▶ [WHAT YOU NEED TO DO] Please copy out everything in the records from the line containing "## Safe power‑on" down to the line containing "them in him.", including both of those lines. Leave out the pictures.

[Stored data]
=-=-=

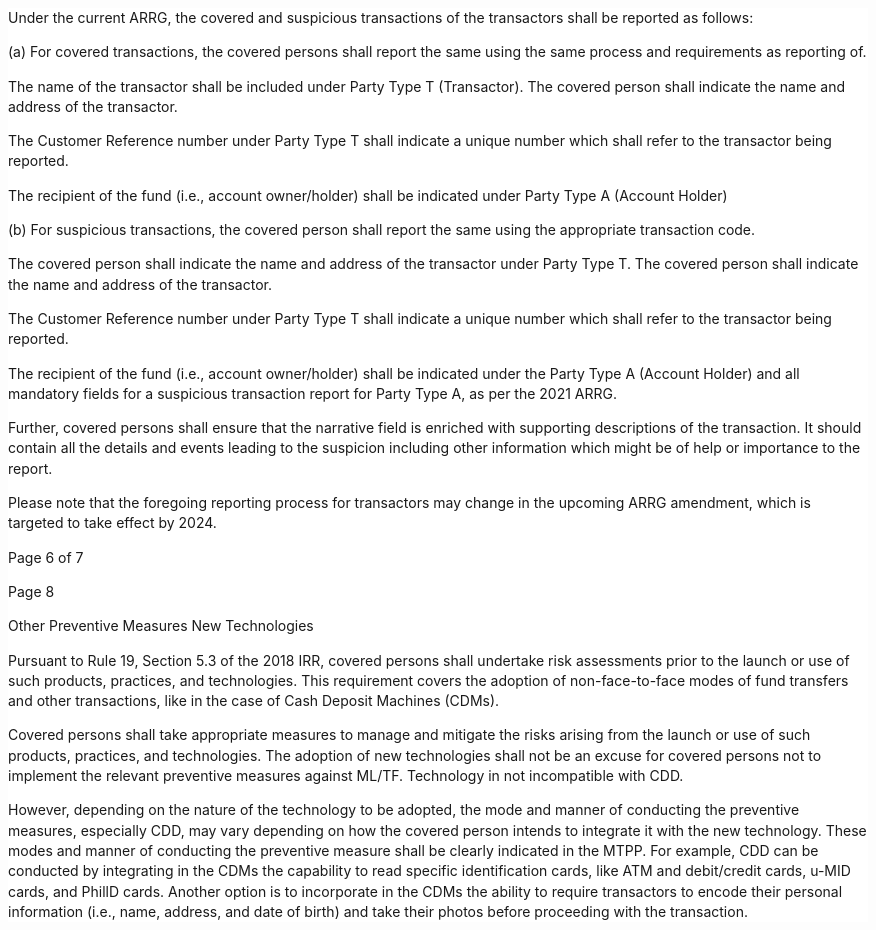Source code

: Under the current ARRG, the covered and suspicious transactions of the transactors shall be reported as follows:

(a) For covered transactions, the covered persons shall report the same using the same process and requirements as reporting of.

The name of the transactor shall be included under Party Type T (Transactor). The covered person shall indicate the name and address of the transactor.

The Customer Reference number under Party Type T shall indicate a unique number which shall refer to the transactor being reported.

The recipient of the fund (i.e., account owner/holder) shall be indicated under Party Type A (Account Holder)

(b) For suspicious transactions, the covered person shall report the same using the appropriate transaction code.

The covered person shall indicate the name and address of the transactor under Party Type T. The covered person shall indicate the name and address of the transactor.

The Customer Reference number under Party Type T shall indicate a unique number which shall refer to the transactor being reported.

The recipient of the fund (i.e., account owner/holder) shall be indicated under the Party Type A (Account Holder) and all mandatory fields for a suspicious transaction report for Party Type A, as per the 2021 ARRG.

Further, covered persons shall ensure that the narrative field is enriched with supporting descriptions of the transaction. It should contain all the details and events leading to the suspicion including other information which might be of help or importance to the report.

Please note that the foregoing reporting process for transactors may change in the upcoming ARRG amendment, which is targeted to take effect by 2024.

Page 6 of 7

Page 8

Other Preventive Measures New Technologies

Pursuant to Rule 19, Section 5.3 of the 2018 IRR, covered persons shall undertake risk assessments prior to the launch or use of such products, practices, and technologies. This requirement covers the adoption of non-face-to-face modes of fund transfers and other transactions, like in the case of Cash Deposit Machines (CDMs).

Covered persons shall take appropriate measures to manage and mitigate the risks arising from the launch or use of such products, practices, and technologies. The adoption of new technologies shall not be an excuse for covered persons not to implement the relevant preventive measures against ML/TF. Technology in not incompatible with CDD.

However, depending on the nature of the technology to be adopted, the mode and manner of conducting the preventive measures, especially CDD, may vary depending on how the covered person intends to integrate it with the new technology. These modes and manner of conducting the preventive measure shall be clearly indicated in the MTPP. For example, CDD can be conducted by integrating in the CDMs the capability to read specific identification cards, like ATM and debit/credit cards, u-MID cards, and PhillD cards. Another option is to incorporate in the CDMs the ability to require transactors to encode their personal information (i.e., name, address, and date of birth) and take their photos before proceeding with the transaction.
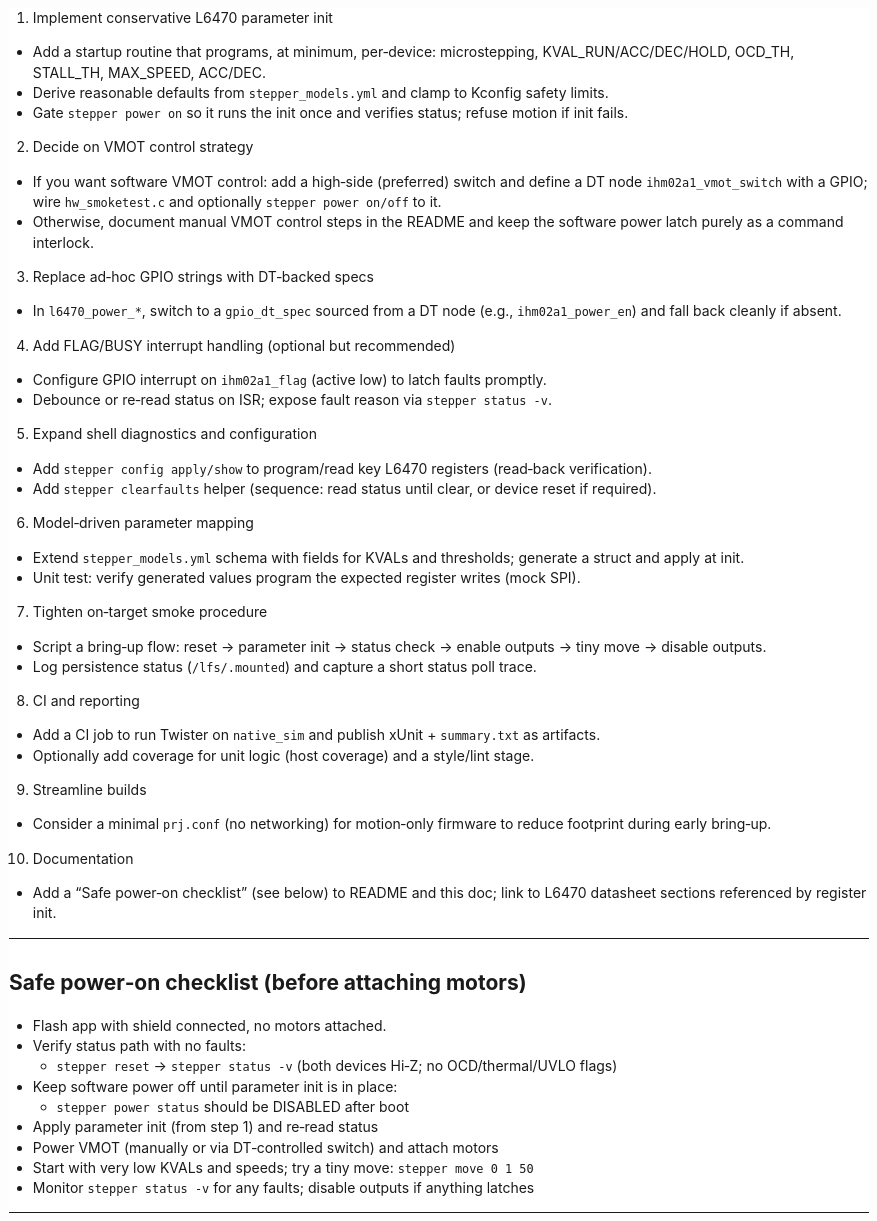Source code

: 1) Implement conservative L6470 parameter init
- Add a startup routine that programs, at minimum, per‑device: microstepping, KVAL_RUN/ACC/DEC/HOLD, OCD_TH, STALL_TH, MAX_SPEED, ACC/DEC.
- Derive reasonable defaults from `stepper_models.yml` and clamp to Kconfig safety limits.
- Gate `stepper power on` so it runs the init once and verifies status; refuse motion if init fails.

2) Decide on VMOT control strategy
- If you want software VMOT control: add a high‑side (preferred) switch and define a DT node `ihm02a1_vmot_switch` with a GPIO; wire `hw_smoketest.c` and optionally `stepper power on/off` to it.
- Otherwise, document manual VMOT control steps in the README and keep the software power latch purely as a command interlock.

3) Replace ad‑hoc GPIO strings with DT‑backed specs
- In `l6470_power_*`, switch to a `gpio_dt_spec` sourced from a DT node (e.g., `ihm02a1_power_en`) and fall back cleanly if absent.

4) Add FLAG/BUSY interrupt handling (optional but recommended)
- Configure GPIO interrupt on `ihm02a1_flag` (active low) to latch faults promptly.
- Debounce or re‑read status on ISR; expose fault reason via `stepper status -v`.

5) Expand shell diagnostics and configuration
- Add `stepper config apply/show` to program/read key L6470 registers (read‑back verification).
- Add `stepper clearfaults` helper (sequence: read status until clear, or device reset if required).

6) Model‑driven parameter mapping
- Extend `stepper_models.yml` schema with fields for KVALs and thresholds; generate a struct and apply at init.
- Unit test: verify generated values program the expected register writes (mock SPI).

7) Tighten on‑target smoke procedure
- Script a bring‑up flow: reset → parameter init → status check → enable outputs → tiny move → disable outputs.
- Log persistence status (`/lfs/.mounted`) and capture a short status poll trace.

8) CI and reporting
- Add a CI job to run Twister on `native_sim` and publish xUnit + `summary.txt` as artifacts.
- Optionally add coverage for unit logic (host coverage) and a style/lint stage.

9) Streamline builds
- Consider a minimal `prj.conf` (no networking) for motion‑only firmware to reduce footprint during early bring‑up.

10) Documentation
- Add a “Safe power‑on checklist” (see below) to README and this doc; link to L6470 datasheet sections referenced by register init.

---

## Safe power‑on checklist (before attaching motors)

- Flash app with shield connected, no motors attached.
- Verify status path with no faults:
  - `stepper reset` → `stepper status -v` (both devices Hi‑Z; no OCD/thermal/UVLO flags)
- Keep software power off until parameter init is in place:
  - `stepper power status` should be DISABLED after boot
- Apply parameter init (from step 1) and re‑read status
- Power VMOT (manually or via DT‑controlled switch) and attach motors
- Start with very low KVALs and speeds; try a tiny move: `stepper move 0 1 50`
- Monitor `stepper status -v` for any faults; disable outputs if anything latches

---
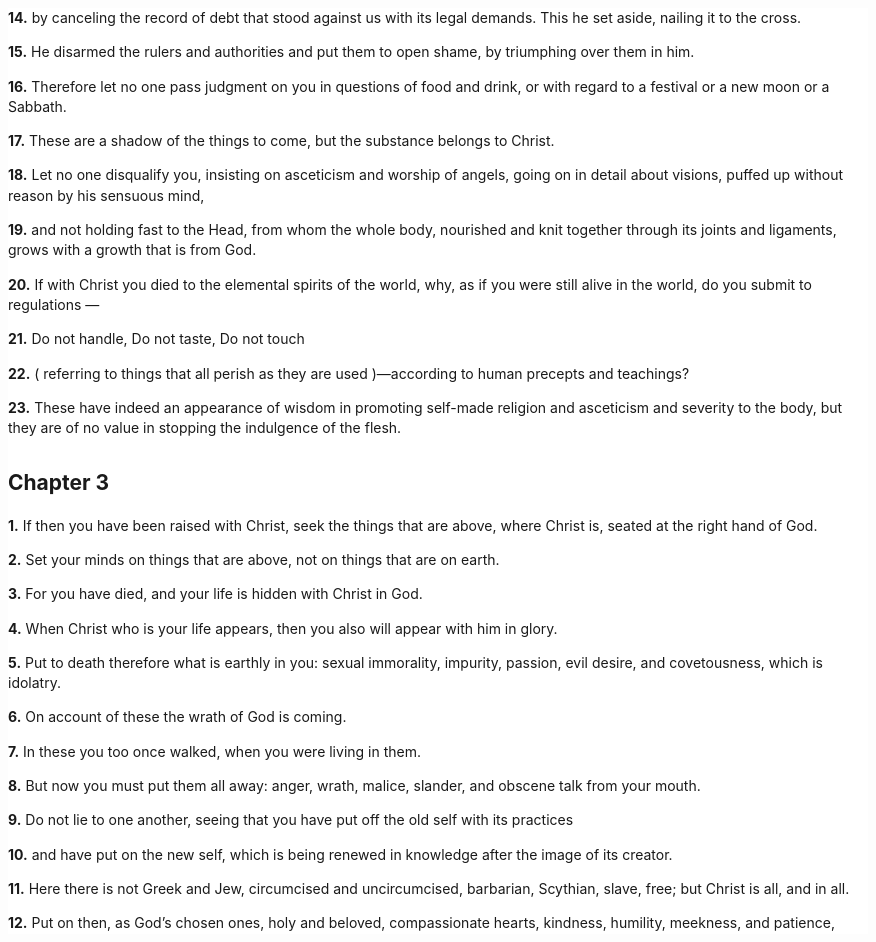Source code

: **14.** by canceling the record of debt that stood against us with its legal demands. This he set aside, nailing it to the cross. 

**15.** He disarmed the rulers and authorities and put them to open shame, by triumphing over them in him. 

**16.** Therefore let no one pass judgment on you in questions of food and drink, or with regard to a festival or a new moon or a Sabbath. 

**17.** These are a shadow of the things to come, but the substance belongs to Christ. 

**18.** Let no one disqualify you, insisting on asceticism and worship of angels, going on in detail about visions, puffed up without reason by his sensuous mind, 

**19.** and not holding fast to the Head, from whom the whole body, nourished and knit together through its joints and ligaments, grows with a growth that is from God. 

**20.** If with Christ you died to the elemental spirits of the world, why, as if you were still alive in the world, do you submit to regulations — 

**21.** Do not handle, Do not taste, Do not touch 

**22.** ( referring to things that all perish as they are used )—according to human precepts and teachings? 

**23.** These have indeed an appearance of wisdom in promoting self-made religion and asceticism and severity to the body, but they are of no value in stopping the indulgence of the flesh. 

## Chapter 3

**1.** If then you have been raised with Christ, seek the things that are above, where Christ is, seated at the right hand of God. 

**2.** Set your minds on things that are above, not on things that are on earth. 

**3.** For you have died, and your life is hidden with Christ in God. 

**4.** When Christ who is your life appears, then you also will appear with him in glory. 

**5.** Put to death therefore what is earthly in you: sexual immorality, impurity, passion, evil desire, and covetousness, which is idolatry. 

**6.** On account of these the wrath of God is coming. 

**7.** In these you too once walked, when you were living in them. 

**8.** But now you must put them all away: anger, wrath, malice, slander, and obscene talk from your mouth. 

**9.** Do not lie to one another, seeing that you have put off the old self with its practices 

**10.** and have put on the new self, which is being renewed in knowledge after the image of its creator. 

**11.** Here there is not Greek and Jew, circumcised and uncircumcised, barbarian, Scythian, slave, free; but Christ is all, and in all. 

**12.** Put on then, as God’s chosen ones, holy and beloved, compassionate hearts, kindness, humility, meekness, and patience, 
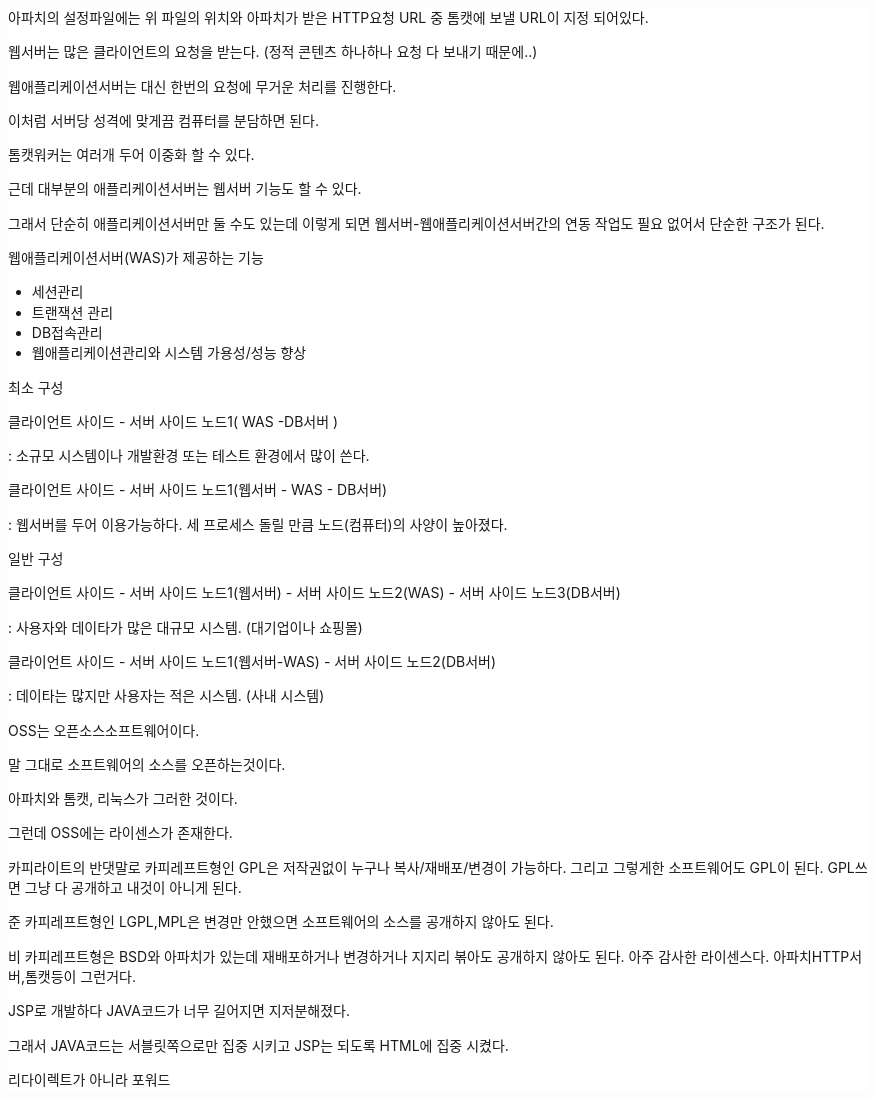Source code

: 아파치의 설정파일에는 위 파일의 위치와 아파치가 받은 HTTP요청 URL 중 톰캣에 보낼 URL이 지정 되어있다. 

웹서버는 많은 클라이언트의 요청을 받는다. (정적 콘텐츠 하나하나 요청 다 보내기 때문에..) 

웹애플리케이션서버는 대신 한번의 요청에 무거운 처리를 진행한다. 

이처럼 서버당 성격에 맞게끔 컴퓨터를 분담하면 된다. 

톰캣워커는 여러개 두어 이중화 할 수 있다. 

근데 대부분의 애플리케이션서버는 웹서버 기능도 할 수 있다. 

그래서 단순히 애플리케이션서버만 둘 수도 있는데 이렇게 되면 웹서버-웹애플리케이션서버간의 연동 작업도 필요 없어서 단순한 구조가 된다. 

웹애플리케이션서버(WAS)가 제공하는 기능

- 세션관리
- 트랜잭션 관리 
- DB접속관리
- 웹애플리케이션관리와 시스템 가용성/성능 향상 

최소 구성

클라이언트 사이드 - 서버 사이드 노드1( WAS -DB서버 ) 

: 소규모 시스템이나 개발환경 또는 테스트 환경에서 많이 쓴다. 

클라이언트 사이드 - 서버 사이드 노드1(웹서버 - WAS - DB서버) 

: 웹서버를 두어 이용가능하다. 세 프로세스 돌릴 만큼 노드(컴퓨터)의 사양이 높아졌다. 

일반 구성

클라이언트 사이드 - 서버 사이드 노드1(웹서버) - 서버 사이드 노드2(WAS) - 서버 사이드 노드3(DB서버) 

: 사용자와 데이타가 많은 대규모 시스템. (대기업이나 쇼핑몰) 

클라이언트 사이드 - 서버 사이드 노드1(웹서버-WAS) - 서버 사이드 노드2(DB서버) 

: 데이타는 많지만 사용자는 적은 시스템. (사내 시스템) 



OSS는 오픈소스소프트웨어이다. 

말 그대로 소프트웨어의 소스를 오픈하는것이다. 

아파치와 톰캣, 리눅스가 그러한 것이다. 

그런데 OSS에는 라이센스가 존재한다. 

카피라이트의 반댓말로 카피레프트형인 GPL은 저작권없이 누구나 복사/재배포/변경이 가능하다. 그리고 그렇게한 소프트웨어도 GPL이 된다. GPL쓰면 그냥 다 공개하고 내것이 아니게 된다. 

준 카피레프트형인 LGPL,MPL은 변경만 안했으면 소프트웨어의 소스를 공개하지 않아도 된다.

비 카피레프트형은 BSD와 아파치가 있는데 재배포하거나 변경하거나 지지리 볶아도 공개하지 않아도 된다. 아주 감사한 라이센스다. 아파치HTTP서버,톰캣등이 그런거다. 



JSP로 개발하다 JAVA코드가 너무 길어지면 지저분해졌다. 

그래서 JAVA코드는 서블릿쪽으로만 집중 시키고 JSP는 되도록 HTML에 집중 시켰다. 

리다이렉트가 아니라 포워드
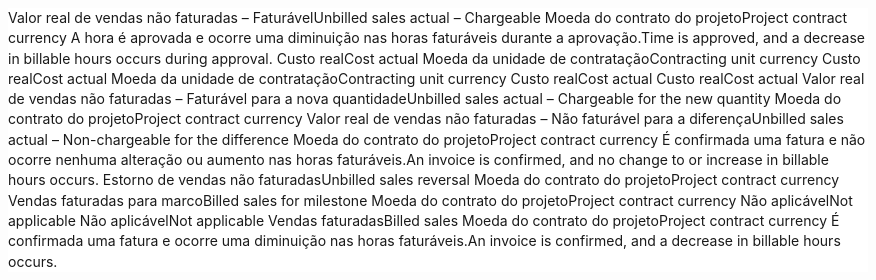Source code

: <tr>
<td><span data-ttu-id="f67c7-158">Valor real de vendas não faturadas – Faturável</span><span class="sxs-lookup"><span data-stu-id="f67c7-158">Unbilled sales actual – Chargeable</span></span></td>
<td><span data-ttu-id="f67c7-159">Moeda do contrato do projeto</span><span class="sxs-lookup"><span data-stu-id="f67c7-159">Project contract currency</span></span></td>
</tr>
<tr>
<td rowspan="3"><span data-ttu-id="f67c7-160">A hora é aprovada e ocorre uma diminuição nas horas faturáveis durante a aprovação.</span><span class="sxs-lookup"><span data-stu-id="f67c7-160">Time is approved, and a decrease in billable hours occurs during approval.</span></span></td>
<td><span data-ttu-id="f67c7-161">Custo real</span><span class="sxs-lookup"><span data-stu-id="f67c7-161">Cost actual</span></span></td>
<td><span data-ttu-id="f67c7-162">Moeda da unidade de contratação</span><span class="sxs-lookup"><span data-stu-id="f67c7-162">Contracting unit currency</span></span></td>
<td rowspan="3"><span data-ttu-id="f67c7-163">Custo real</span><span class="sxs-lookup"><span data-stu-id="f67c7-163">Cost actual</span></span></td>
<td rowspan="3"><span data-ttu-id="f67c7-164">Moeda da unidade de contratação</span><span class="sxs-lookup"><span data-stu-id="f67c7-164">Contracting unit currency</span></span></td>
<td rowspan="3"><span data-ttu-id="f67c7-165">Custo real</span><span class="sxs-lookup"><span data-stu-id="f67c7-165">Cost actual</span></span></td>
<td rowspan="3"><span data-ttu-id="f67c7-166">Custo real</span><span class="sxs-lookup"><span data-stu-id="f67c7-166">Cost actual</span></span></td>
</tr>
<tr>
<td><span data-ttu-id="f67c7-167">Valor real de vendas não faturadas – Faturável para a nova quantidade</span><span class="sxs-lookup"><span data-stu-id="f67c7-167">Unbilled sales actual – Chargeable for the new quantity</span></span></td>
<td><span data-ttu-id="f67c7-168">Moeda do contrato do projeto</span><span class="sxs-lookup"><span data-stu-id="f67c7-168">Project contract currency</span></span></td>
</tr>
<tr>
<td><span data-ttu-id="f67c7-169">Valor real de vendas não faturadas – Não faturável para a diferença</span><span class="sxs-lookup"><span data-stu-id="f67c7-169">Unbilled sales actual – Non-chargeable for the difference</span></span></td>
<td><span data-ttu-id="f67c7-170">Moeda do contrato do projeto</span><span class="sxs-lookup"><span data-stu-id="f67c7-170">Project contract currency</span></span></td>
</tr>
<tr>
<td rowspan="2"><span data-ttu-id="f67c7-171">É confirmada uma fatura e não ocorre nenhuma alteração ou aumento nas horas faturáveis.</span><span class="sxs-lookup"><span data-stu-id="f67c7-171">An invoice is confirmed, and no change to or increase in billable hours occurs.</span></span></td>
<td><span data-ttu-id="f67c7-172">Estorno de vendas não faturadas</span><span class="sxs-lookup"><span data-stu-id="f67c7-172">Unbilled sales reversal</span></span></td>
<td><span data-ttu-id="f67c7-173">Moeda do contrato do projeto</span><span class="sxs-lookup"><span data-stu-id="f67c7-173">Project contract currency</span></span></td>
<td rowspan="2"><span data-ttu-id="f67c7-174">Vendas faturadas para marco</span><span class="sxs-lookup"><span data-stu-id="f67c7-174">Billed sales for milestone</span></span></td>
<td rowspan="2"><span data-ttu-id="f67c7-175">Moeda do contrato do projeto</span><span class="sxs-lookup"><span data-stu-id="f67c7-175">Project contract currency</span></span></td>
<td rowspan="2"><span data-ttu-id="f67c7-176">Não aplicável</span><span class="sxs-lookup"><span data-stu-id="f67c7-176">Not applicable</span></span></td>
<td rowspan="2"><span data-ttu-id="f67c7-177">Não aplicável</span><span class="sxs-lookup"><span data-stu-id="f67c7-177">Not applicable</span></span></td>
</tr>
<tr>
<td><span data-ttu-id="f67c7-178">Vendas faturadas</span><span class="sxs-lookup"><span data-stu-id="f67c7-178">Billed sales</span></span></td>
<td><span data-ttu-id="f67c7-179">Moeda do contrato do projeto</span><span class="sxs-lookup"><span data-stu-id="f67c7-179">Project contract currency</span></span></td>
</tr>
<tr>
<td rowspan="3"><span data-ttu-id="f67c7-180">É confirmada uma fatura e ocorre uma diminuição nas horas faturáveis.</span><span class="sxs-lookup"><span data-stu-id="f67c7-180">An invoice is confirmed, and a decrease in billable hours occurs.</span></span></td>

=-=-=

▶ [RESULT]
## Safe power‑on checklist (before attaching motors)

- Flash app with shield connected, no motors attached.
- Verify status path with no faults:
  - `stepper reset` → `stepper status -v` (both devices Hi‑Z; no OCD/thermal/UVLO flags)
- Keep software power off until parameter init is in place:
  - `stepper power status` should be DISABLED after boot
- Apply parameter init (from step 1) and re‑read status
- Power VMOT (manually or via DT‑controlled switch) and attach motors
- Start with very low KVALs and speeds; try a tiny move: `stepper move 0 1 50`
- Monitor `stepper status -v` for any faults; disable outputs if anything latches

---
Source code

: **14.** by canceling the record of debt that stood against us with its legal demands. This he set aside, nailing it to the cross. 

**15.** He disarmed the rulers and authorities and put them to open shame, by triumphing over them in him. 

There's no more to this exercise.